Mein letzter, ganz praktischer Tipp: Wer auf Mallorca lebt oder die Insel regelmäßig besucht, sollte sich die Öffnungszeiten der lokalen Correos-Filiale aufschreiben – viele schließen bereits um 13:30 Uhr, besonders in kleineren Orten. Samstags und montags ist das Postaufkommen oft am höchsten, was zu längeren Wartezeiten führen kann.
Fazit: Porto für Brief nach Spanien – Alles, was du wissen musst, auf einen Blick
Das Porto für Brief nach Spanien ist kein Hexenwerk, aber es lohnt sich, die lokalen Besonderheiten und aktuellen Tarife zu kennen. Ein Standardbrief kostet derzeit 1,10 € von Deutschland nach Spanien, für Postkarten gilt derselbe Preis. Wer von Mallorca nach Deutschland verschickt, zahlt bei Correos etwas mehr. Entscheidend sind Format, Gewicht und eine korrekte Adressierung – und auf Mallorca oft auch, ob der Brief zum Haus oder ins Postfach geht. Plane genug Zeit ein, besonders zu Ferien und Feiertagen, und nutze Zusatzleistungen wie Einschreiben, wenn es auf Sicherheit ankommt.

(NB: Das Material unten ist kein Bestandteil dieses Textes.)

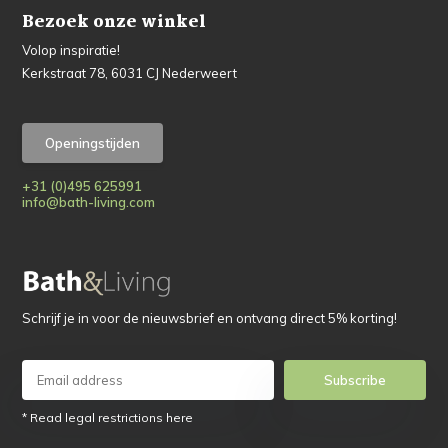
Bezoek onze winkel
Volop inspiratie!
Kerkstraat 78, 6031 CJ Nederweert
Openingstijden
+31 (0)495 625991
info@bath-living.com
Schrijf je in voor de nieuwsbrief en ontvang direct 5% korting!
Subscribe
* Read legal restrictions here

Mit etwas Insiderwissen, einem freundlichen Wort an die Briefträger und aufmerksamem Blick auf die lokalen Eigenheiten kommst du stressfrei ans Ziel. Ob wichtige Dokumente oder ein lieber Gruß: Mit den Tipps aus diesem Artikel vermeidest du unnötige Wartezeiten, Zusatzkosten und böse Überraschungen. Solltest du noch Fragen zum Porto für Brief nach Spanien oder zu anderen Alltagsdingen auf Mallorca haben – schau regelmäßig rein, denn hier gibt’s immer die neuesten Insider-Updates aus erster Hand.